> [EXCERPT PROVIDED]
□ □ □ □ □ □ □

<h4 style="color:#1a73e8;">2.3.6 Feature Selection: Beyond Naive Approaches</h4>

While encoding prepares features for modeling, **feature selection** reduces dimensionality, improves interpretability, and mitigates overfitting. We now expand on the initial coverage with deeper context.

---

### **Why Feature Selection Matters**

- **Curse of Dimensionality**: More features → sparser data → higher variance.
- **Computational Efficiency**: Fewer features → faster training.
- **Model Interpretability**: Simpler models are easier to explain.
- **Noise Reduction**: Irrelevant features add variance without signal.

---

### **Three Paradigms of Feature Selection**

1. **Filter Methods**:  
   Use statistical metrics **independent of any model**. Fast and scalable.
   - **Chi-Square Test**: For **categorical input vs. categorical target** (classification).
     

In [None]:
from sklearn.feature_selection import chi2, SelectKBest
selector = SelectKBest(score_func=chi2, k=5)
X_selected = selector.fit_transform(X_train_cat, y_train_cat)

- **ANOVA F-test**: For **numerical input vs. categorical target**.
    

In [None]:
from sklearn.feature_selection import f_classif
selector = SelectKBest(score_func=f_classif, k=10)

- **Mutual Information**: Model-agnostic; works for **any input/target type**.
     

In [None]:
from sklearn.feature_selection import mutual_info_classif, mutual_info_regression
# For classification:
mi_scores = mutual_info_classif(X_train, y_train)

□ □ □ □ □ □ □

> [COLLECTED DATA]

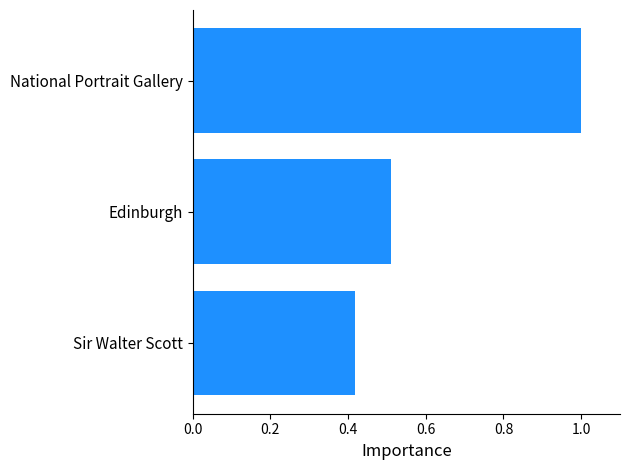

Count the number of categories in the chart.

3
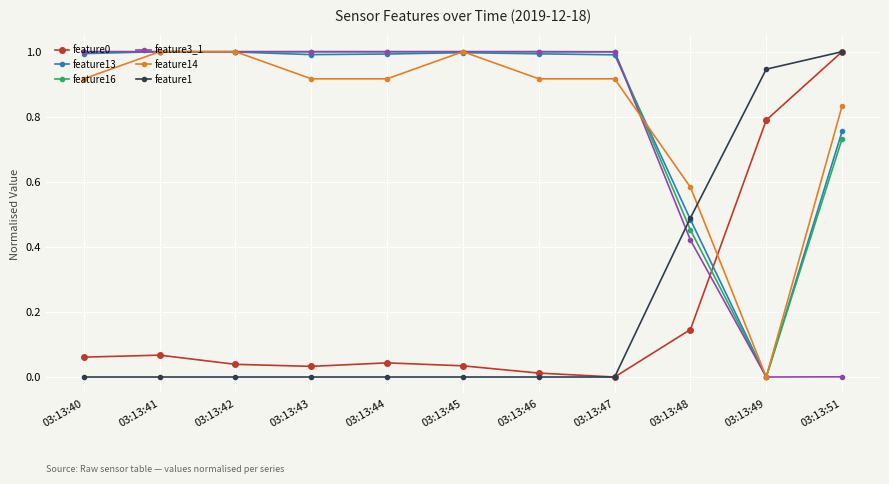

How many times do feature3_1 and feature0 cross each other?

1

□ □ □ □ □ □ □

Retype everything in the feature selection section from "- **ANOVA F-test**: For" down to "selector = SelectKBest(score_func=f_classif, k=10)", without changing a character.

- **ANOVA F-test**: For **numerical input vs. categorical target**.
    

In [None]:
from sklearn.feature_selection import f_classif
selector = SelectKBest(score_func=f_classif, k=10)